The scene file gets printed to the standard output, so I simply used “python apollonian-scene.py > test.scene” to pipe the results into a file and then ran “raytrace test.scene” to generate the PNG image specified by the output command in the scene file (if I’d implemented the ray-tracer differently I’d have been able to pipe the scene in via the standard input, but hey).
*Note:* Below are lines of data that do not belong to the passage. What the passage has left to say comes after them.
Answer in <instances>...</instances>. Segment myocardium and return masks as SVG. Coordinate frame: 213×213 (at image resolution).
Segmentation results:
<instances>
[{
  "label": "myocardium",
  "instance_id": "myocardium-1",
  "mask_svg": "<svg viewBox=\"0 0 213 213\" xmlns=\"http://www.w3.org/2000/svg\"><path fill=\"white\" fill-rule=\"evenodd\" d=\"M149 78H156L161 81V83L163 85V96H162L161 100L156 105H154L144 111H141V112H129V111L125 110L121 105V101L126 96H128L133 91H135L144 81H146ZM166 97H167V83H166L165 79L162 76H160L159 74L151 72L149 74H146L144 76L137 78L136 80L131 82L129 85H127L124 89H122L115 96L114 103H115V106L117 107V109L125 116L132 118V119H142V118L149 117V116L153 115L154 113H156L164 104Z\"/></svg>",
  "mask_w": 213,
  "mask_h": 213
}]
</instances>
Once this year’s AU is out of the way I’m going to have to find another class to sign up for. I’m definitely turning into a MOOC addict. :-)
Update:
There was a saturation glitch in the first images I generated (the areas with the highest reflections were going being 1.0 in either R, G or B leading to colours being a bit off). I’ve fixed the animation and reposted it.